The Culleton bankruptcy – part 4 of 4 – and the effect of a “stay”

The end of this saga came on 10 February 2017, when the Full Federal Court made orders amending para 2 of its 3 February orders to re-state that the appeal of Mr Culleton be dismissed and adding that Balwyn’s legal costs be paid out of Culleton’s bankrupt estate. Brief reasons for making the costs order in favour of the respondent to the appeal were given: Culleton v Balwyn Nominees (No 2) [2017] FCAFC 12.

The bankruptcy of Mr Culleton is now activated, if that is the word for what happens when a stay of a sequestration order ends.

The effect of a stay

An important legal issue for lawyers and trustees is the effect of a stay.

Does it operate to stop a person becoming a ‘bankrupt’, despite the sequestration order, as Mr Culleton argued, or does it merely stay the effect of the order?

That question was raised in the Court of Disputed Returns before Gageler J who commented that

“A view had been taken that ss 44(iii) and 45 of the Constitution have operated in light of the sequestration order made by Barker J on 23 December 2016 to cause Senator Culleton’s place to be vacated notwithstanding that the order is the subject of an appeal to the Full Court of the Federal Court and that all proceedings under the sequestration order have been stayed pending the determination of that appeal …”.

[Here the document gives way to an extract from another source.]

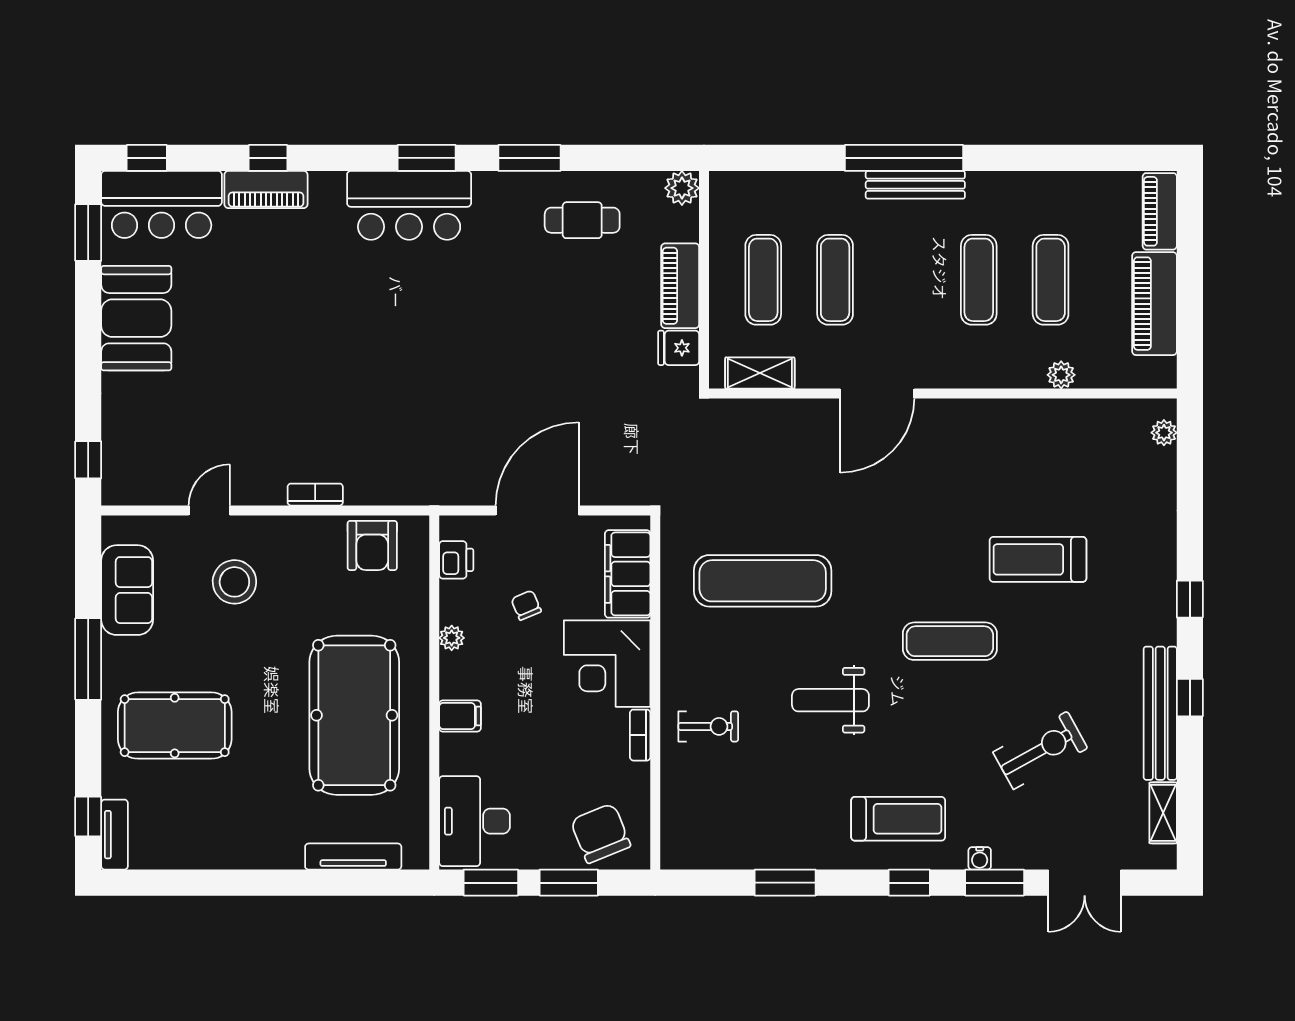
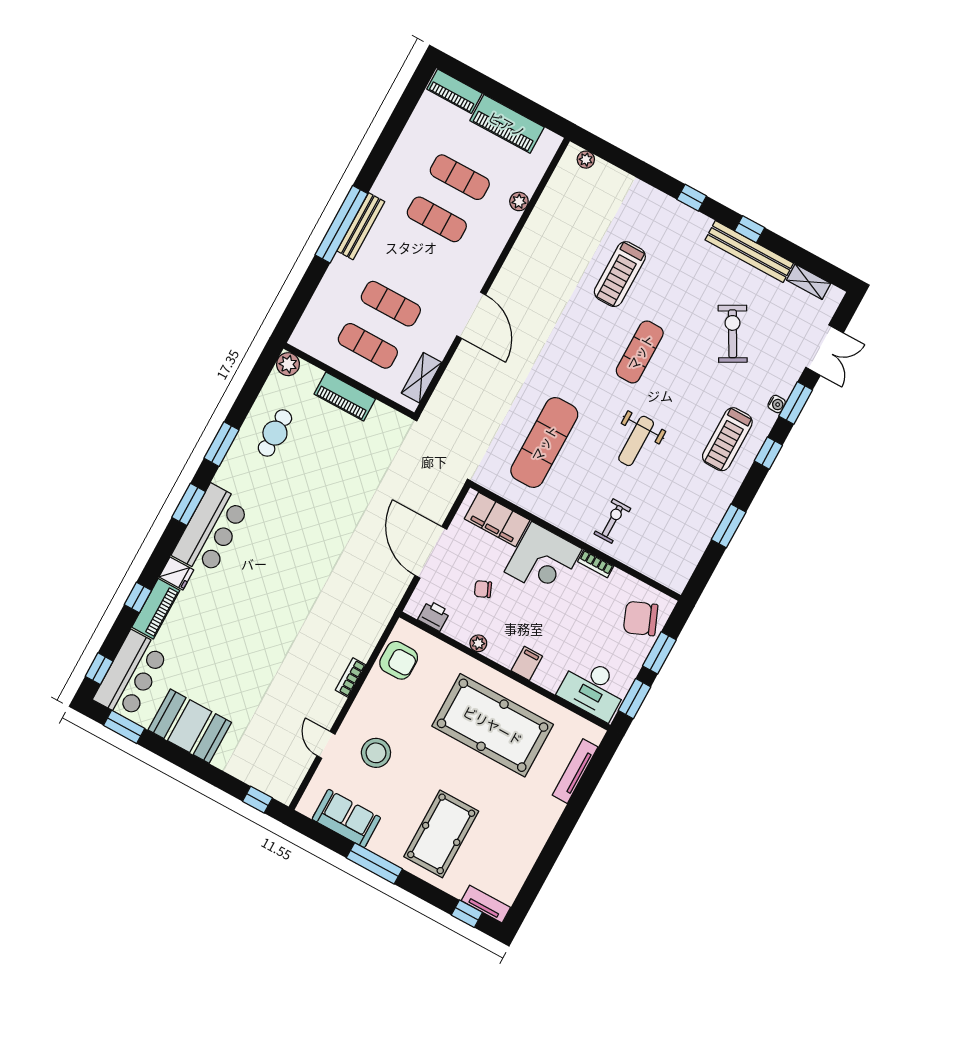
fridge: (679, 348) -> (176, 573), moved, turned -90
treadmill: (898, 819) -> (727, 439), turned 180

However, Justice Gageler did not decide that issue, the High Court being concerned only with the impact of the criminal conviction, under s 44(ii) of the Constitution, on which the Court found against Mr Culleton: Re Culleton [2017] HCA 3.

The issue was also raised before the Full Federal Court, which dismissed Culleton’s appeal from his sequestration order: Culleton v Balwyn Nominees Pty Ltd [2017] FCAFC 8.

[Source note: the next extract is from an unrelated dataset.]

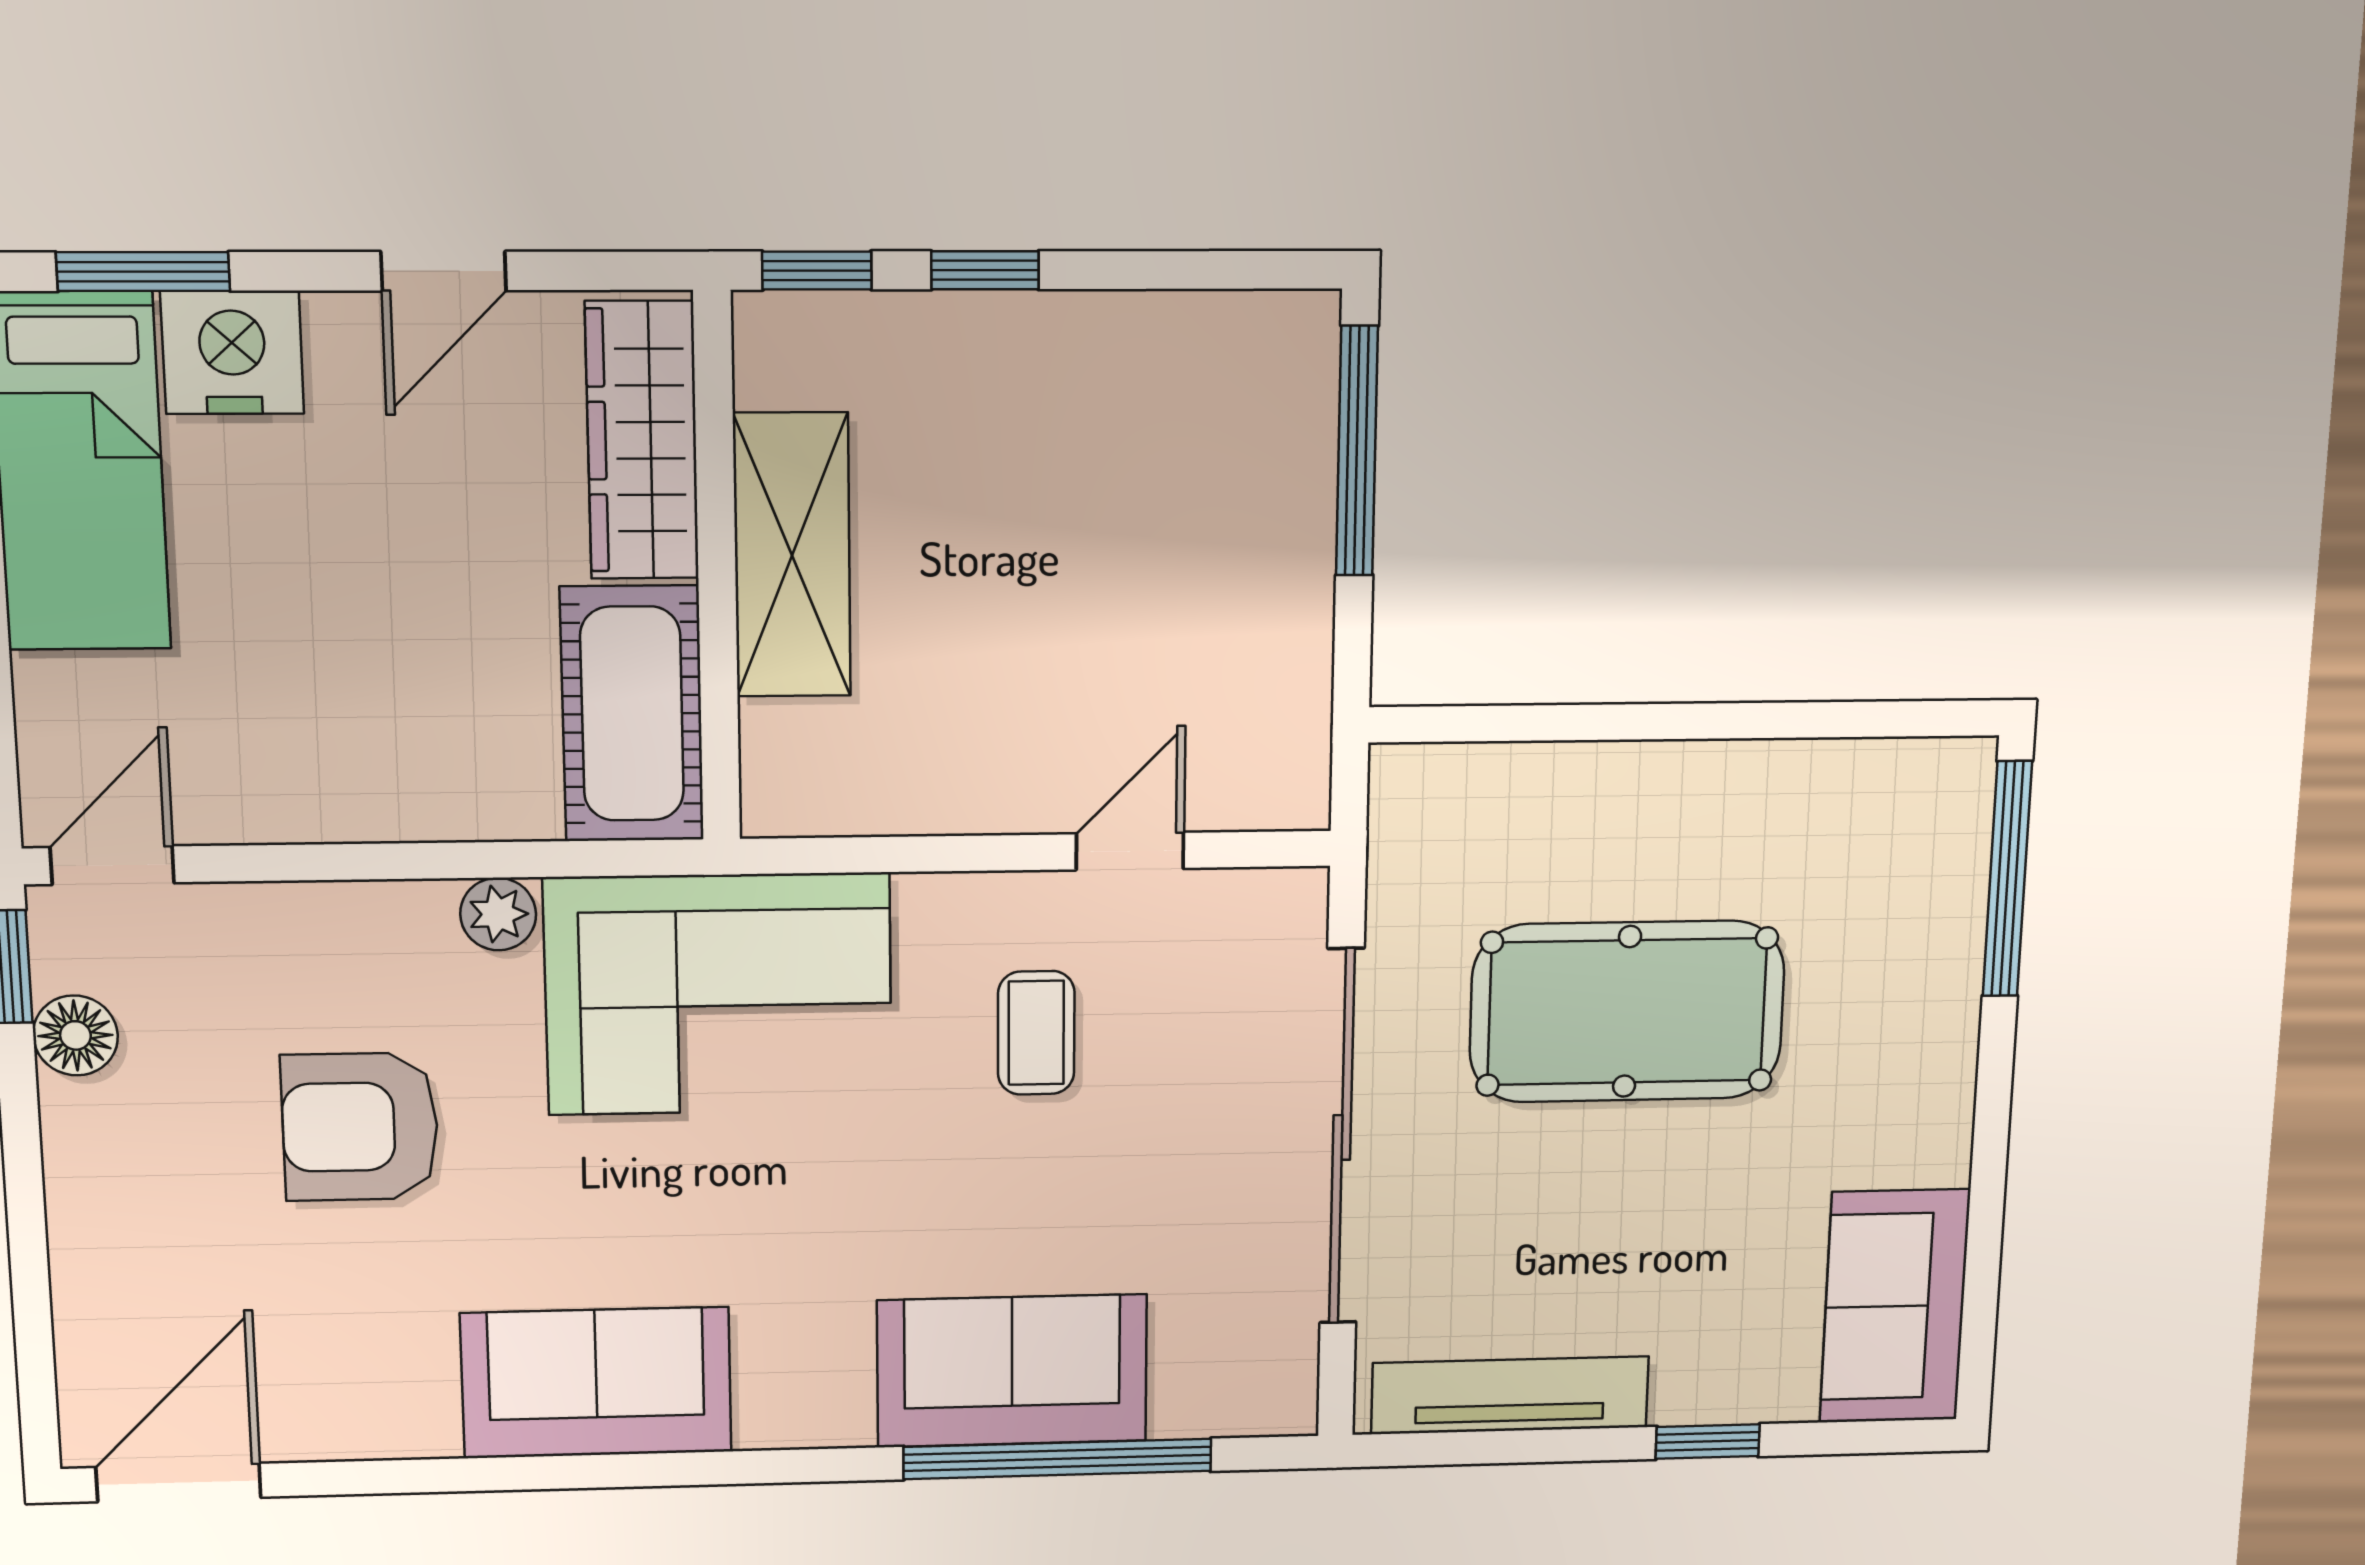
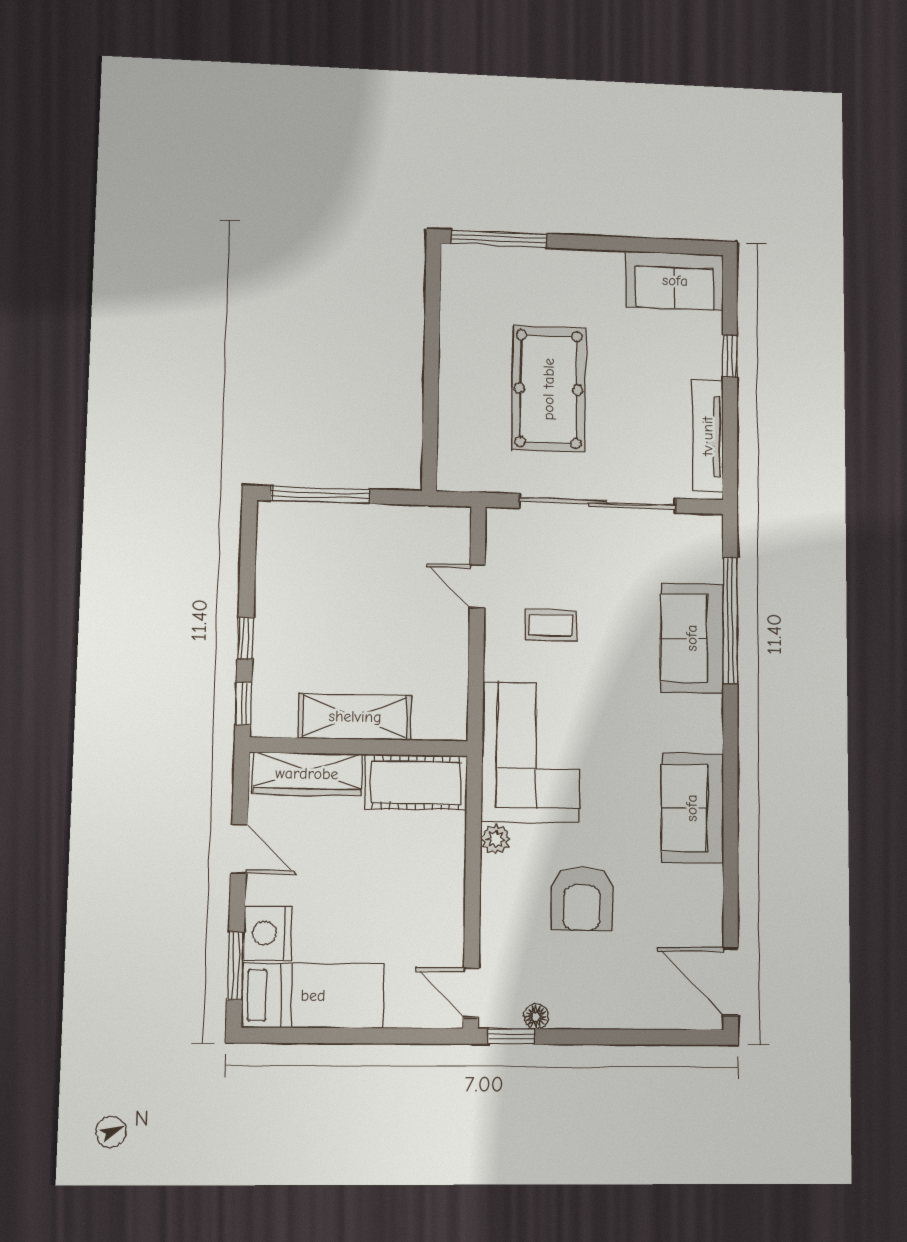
floor lamp: (75, 1035) -> (536, 1017), width x0.73, depth x0.73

The judgment records a submission for Mr Culleton that the effect of a stay is “to nullify or stay the effect or the operation of the sequestration order itself”. The Full Court said

“it has not been necessary to decide whether this is correct. It should not be thought that by extending the stay we agree with that submission”.

Case law confirms the Full Court’s caution. A series of older cases have held that if a stay is granted by the court, the person is still a bankrupt at the date of the order, but the consequences of the Bankruptcy Act do not operate while the stay is in operation. It is not the sequestration order itself which operates to change the debtor’s status or vest his/her property in the trustee: the making of the order is simply the event upon which the Act (particularly s 43(2) and s 58(1)) operates to bring about the consequences for the debtor’s status and property: see Evans v Heather Thiedeke Group Pty Ltd [1990] FCA 376 referring also to Re Wardle; Ex parte Widin [1987] FCA 14 and Allanson v Midland Credit Ltd [1977] FCA 14.

The sequestration is still recorded on the NPII even though a stay is in operation: Watts v Bendigo & Adelaide Bank Ltd (No 2) [2010] FCA 1429.

‘Suspension’ of a sequestration order would have had the effect for which Mr Culleton contended. However s 37 of the Bankruptcy Act is not available. It was amended by the Bankruptcy Amendment Act 1991, to remove the power of a court to rescind or suspend a sequestration order, so as to confirm annulment and discharge as the two ways that bankruptcy ends. (It also ends when the sequestration order is set aside on appeal).

One issue that perhaps remains open is whether a stay under s 52(3) of the Bankruptcy Act for the first 21 days – “stay all proceedings under a sequestration order for a period not exceeding 21 days” – has a different effect than a stay for more days under FCR r 36.08(2) “stay the execution of the proceeding”.